I get nervous when I see systems - and yes, I realize theres a LOT of them out there, not everyone is as electronic as some - where material that is non-conforming is just isolated in a special area or someone hangs a hold tag on it. There's really nothing in many of those types of systems to stop someone from walking over to that part or material, picking it up, and making something out of it or shipping it. Your customer is probably looking for a step of somekind you take to make SURE if it's on hold it can't be used or shipped.
 
M

mshell

I am referring to knowledge, equipment (tooling and machinery), services (repairs and installations) and metrology equipment. I need to know if it would be appropriate to define the control of nonconformances found in these items in Control of Nonconforming Product or if I should define control in another procedure?

I hope this clarifies the question.
 
Much clearer

Now I get it. I ran a 94 registered system that included non-conforming service under the same umbrella as non-conforming product. The Quality Manual did not differentiate. The QAP Manual used the same procedure for both. Either way you have purchased something that did not meet your specifications. The only real difference is how do you quarantine a defective service? :confused: Just kidding, we would (extremely rarely) get instruments back from the cal service that had not been properly processed so they were not viable for use. Remove from service, evaluate (not just whether it can be made useful but also why this keeps happening), determine corrective action, same as defective material.
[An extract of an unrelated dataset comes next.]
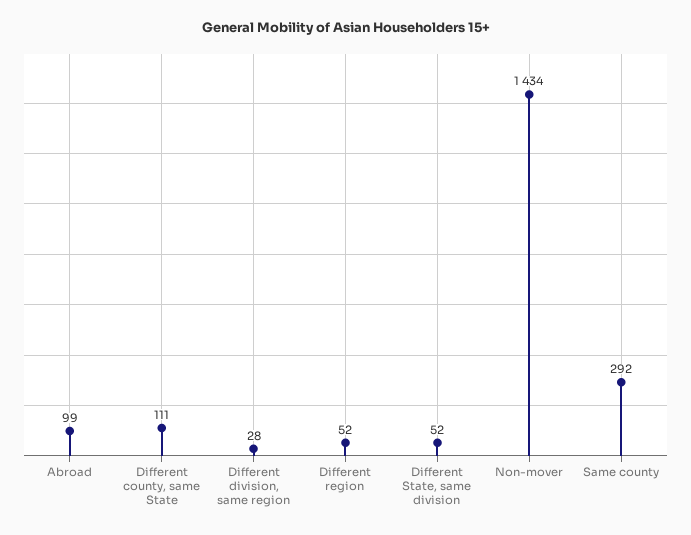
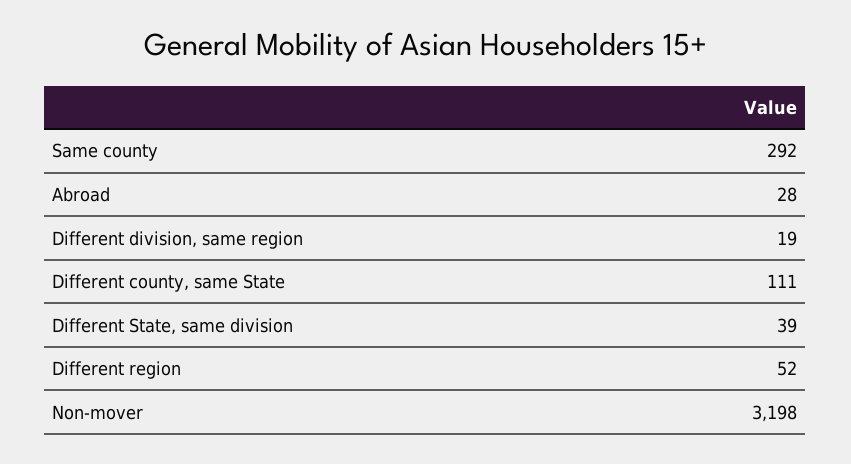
Abroad: 99 -> 28
Different division, same region: 28 -> 19
Different State, same division: 52 -> 39
Non-mover: 1434 -> 3198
I'll use Marc as an example since he's got thick skin. Marc is consulting on your QMS, writes a procedure for control of nonconforming stuff, and the procedure is found to be nonconforming by your auditor during an desk audit. You want to record what it was (procedure), who generated it (Marc), who found it (Joe Assessor from PJR), and what you did to correct it. That way you can start figuring maybe you should be using process maps, Randy instead of Marc, or maybe a new registrar. The point of NCP procedures is to create facts for improvement not stacks nonconforming tags.